» To-do item
Set down each record that follows exactly. Drop the images.

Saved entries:
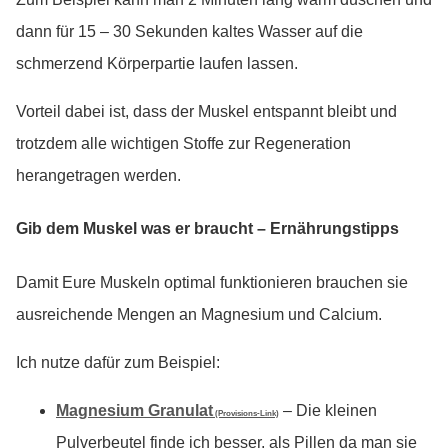
dann für 15 – 30 Sekunden kaltes Wasser auf die
schmerzend Körperpartie laufen lassen.
Vorteil dabei ist, dass der Muskel entspannt bleibt und
trotzdem alle wichtigen Stoffe zur Regeneration
herangetragen werden.
Gib dem Muskel was er braucht – Ernährungstipps
Damit Eure Muskeln optimal funktionieren brauchen sie
ausreichende Mengen an Magnesium und Calcium.
Ich nutze dafür zum Beispiel:
Magnesium Granulat
– Die kleinen
(Provisions-Link)
Pulverbeutel finde ich besser, als Pillen da man sie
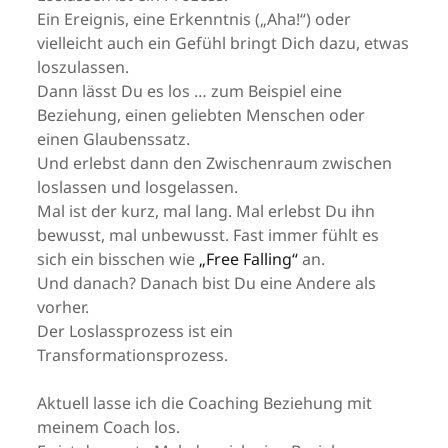
Ein Ereignis, eine Erkenntnis („Aha!“) oder
vielleicht auch ein Gefühl bringt Dich dazu, etwas
loszulassen.
Dann lässt Du es los … zum Beispiel eine
Beziehung, einen geliebten Menschen oder
einen Glaubenssatz.
Und erlebst dann den Zwischenraum zwischen
loslassen und losgelassen.
Mal ist der kurz, mal lang. Mal erlebst Du ihn
bewusst, mal unbewusst. Fast immer fühlt es
sich ein bisschen wie
„Free Falling“
an.
Und danach? Danach bist Du eine Andere als
vorher.
Der Loslassprozess ist ein
Transformationsprozess.
Aktuell lasse ich die Coaching Beziehung mit
meinem Coach los.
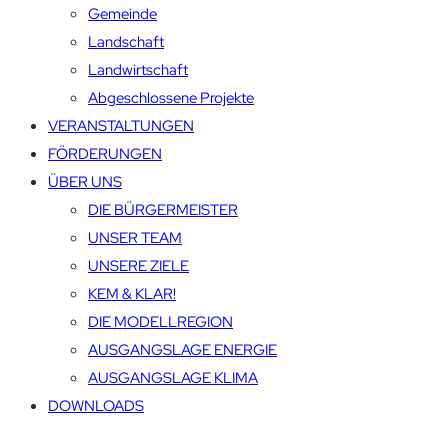
Gemeinde
Landschaft
Landwirtschaft
Abgeschlossene Projekte
VERANSTALTUNGEN
FÖRDERUNGEN
ÜBER UNS
DIE BÜRGERMEISTER
UNSER TEAM
UNSERE ZIELE
KEM & KLAR!
DIE MODELLREGION
AUSGANGSLAGE ENERGIE
AUSGANGSLAGE KLIMA
DOWNLOADS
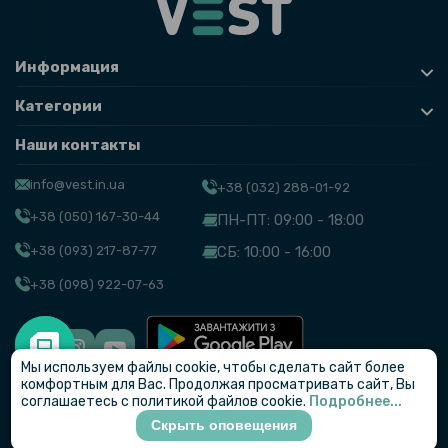
Информация
Категории
Наши контакты
info@vest.in.ua
+38 (032) 288-01-92
+38 (050) 167-30-44
ПН-ПТ: 09:00 - 18:00
+38 (093) 217-87-77
СБ: 10:00 - 16:00
+38 (098) 922-07-63
Мы используем файлы cookie, чтобы сделать сайт более
© VEST
комфортным для Вас. Продолжая просматривать сайт, Вы
соглашаетесь с политикой файлов cookie.
Подробнее...
Скрыть оповещения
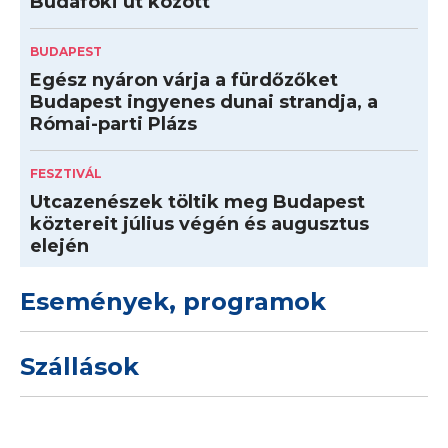
Budafoki út között
BUDAPEST
Egész nyáron várja a fürdőzőket
Budapest ingyenes dunai strandja, a
Római-parti Plázs
FESZTIVÁL
Utcazenészek töltik meg Budapest
köztereit július végén és augusztus
elején
Események, programok
Szállások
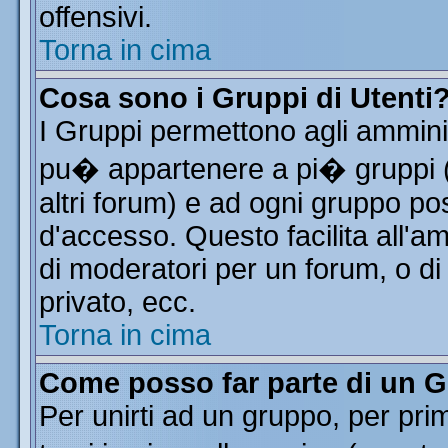
offensivi.
Torna in cima
Cosa sono i Gruppi di Utenti
I Gruppi permettono agli amminist
pu� appartenere a pi� gruppi (a
altri forum) e ad ogni gruppo pos
d'accesso. Questo facilita all'a
di moderatori per un forum, o d
privato, ecc.
Torna in cima
Come posso far parte di un 
Per unirti ad un gruppo, per pri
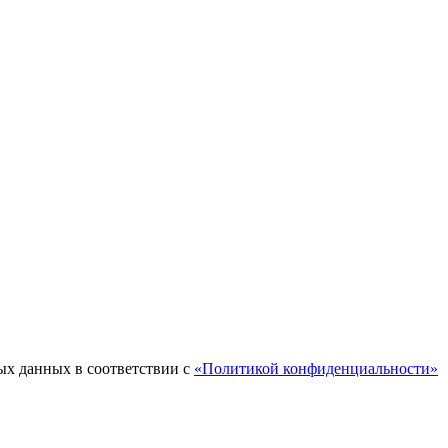
ых данных в соответствии с
«Политикой конфиденциальности»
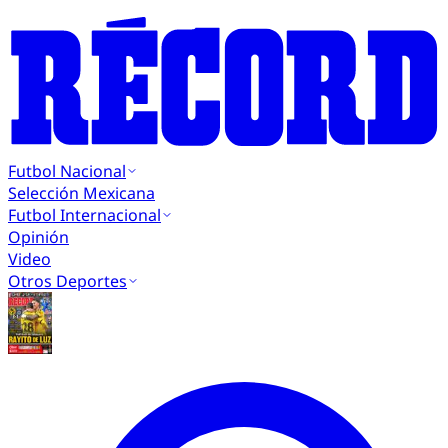
Futbol Nacional
Selección Mexicana
Futbol Internacional
Opinión
Video
Otros Deportes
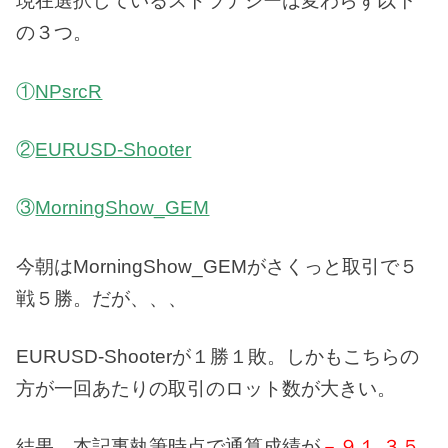
現在選択しているストラテジーは変わらず以下
の３つ。
①
NPsrcR
②
EURUSD-Shooter
③
MorningShow_GEM
今朝はMorningShow_GEMがさくっと取引で５
戦５勝。だが、、、
EURUSD-Shooterが１勝１敗。しかもこちらの
方が一回あたりの取引のロット数が大きい。
結果、本記事執筆時点で通算成績が
－９１,３５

» Your solution
dann für 15 – 30 Sekunden kaltes Wasser auf die
schmerzend Körperpartie laufen lassen.
Vorteil dabei ist, dass der Muskel entspannt bleibt und
trotzdem alle wichtigen Stoffe zur Regeneration
herangetragen werden.
Gib dem Muskel was er braucht – Ernährungstipps
Damit Eure Muskeln optimal funktionieren brauchen sie
ausreichende Mengen an Magnesium und Calcium.
Ich nutze dafür zum Beispiel:
Magnesium Granulat
– Die kleinen
(Provisions-Link)
Pulverbeutel finde ich besser, als Pillen da man sie
Ein Ereignis, eine Erkenntnis („Aha!“) oder
vielleicht auch ein Gefühl bringt Dich dazu, etwas
loszulassen.
Dann lässt Du es los … zum Beispiel eine
Beziehung, einen geliebten Menschen oder
einen Glaubenssatz.
Und erlebst dann den Zwischenraum zwischen
loslassen und losgelassen.
Mal ist der kurz, mal lang. Mal erlebst Du ihn
bewusst, mal unbewusst. Fast immer fühlt es
sich ein bisschen wie
„Free Falling“
an.
Und danach? Danach bist Du eine Andere als
vorher.
Der Loslassprozess ist ein
Transformationsprozess.
Aktuell lasse ich die Coaching Beziehung mit
meinem Coach los.
Gemeinde
Landschaft
Landwirtschaft
Abgeschlossene Projekte
VERANSTALTUNGEN
FÖRDERUNGEN
ÜBER UNS
DIE BÜRGERMEISTER
UNSER TEAM
UNSERE ZIELE
KEM & KLAR!
DIE MODELLREGION
AUSGANGSLAGE ENERGIE
AUSGANGSLAGE KLIMA
DOWNLOADS
Информация
Категории
Наши контакты
info@vest.in.ua
+38 (032) 288-01-92
+38 (050) 167-30-44
ПН-ПТ: 09:00 - 18:00
+38 (093) 217-87-77
СБ: 10:00 - 16:00
+38 (098) 922-07-63
Мы используем файлы cookie, чтобы сделать сайт более
© VEST
комфортным для Вас. Продолжая просматривать сайт, Вы
соглашаетесь с политикой файлов cookie.
Подробнее...
Скрыть оповещения
Budafoki út között
BUDAPEST
Egész nyáron várja a fürdőzőket
Budapest ingyenes dunai strandja, a
Római-parti Plázs
FESZTIVÁL
Utcazenészek töltik meg Budapest
köztereit július végén és augusztus
elején
Események, programok
Szállások
offensivi.
Torna in cima
Cosa sono i Gruppi di Utenti
I Gruppi permettono agli amminist
pu� appartenere a pi� gruppi (a
altri forum) e ad ogni gruppo pos
d'accesso. Questo facilita all'a
di moderatori per un forum, o d
privato, ecc.
Torna in cima
Come posso far parte di un 
Per unirti ad un gruppo, per pri
ых данных в соответствии с
«Политикой конфиденциальности»
Futbol Nacional
Selección Mexicana
Futbol Internacional
Opinión
Video
Otros Deportes
現在選択しているストラテジーは変わらず以下
の３つ。
①
NPsrcR
②
EURUSD-Shooter
③
MorningShow_GEM
今朝はMorningShow_GEMがさくっと取引で５
戦５勝。だが、、、
EURUSD-Shooterが１勝１敗。しかもこちらの
方が一回あたりの取引のロット数が大きい。
結果、本記事執筆時点で通算成績が
－９１,３５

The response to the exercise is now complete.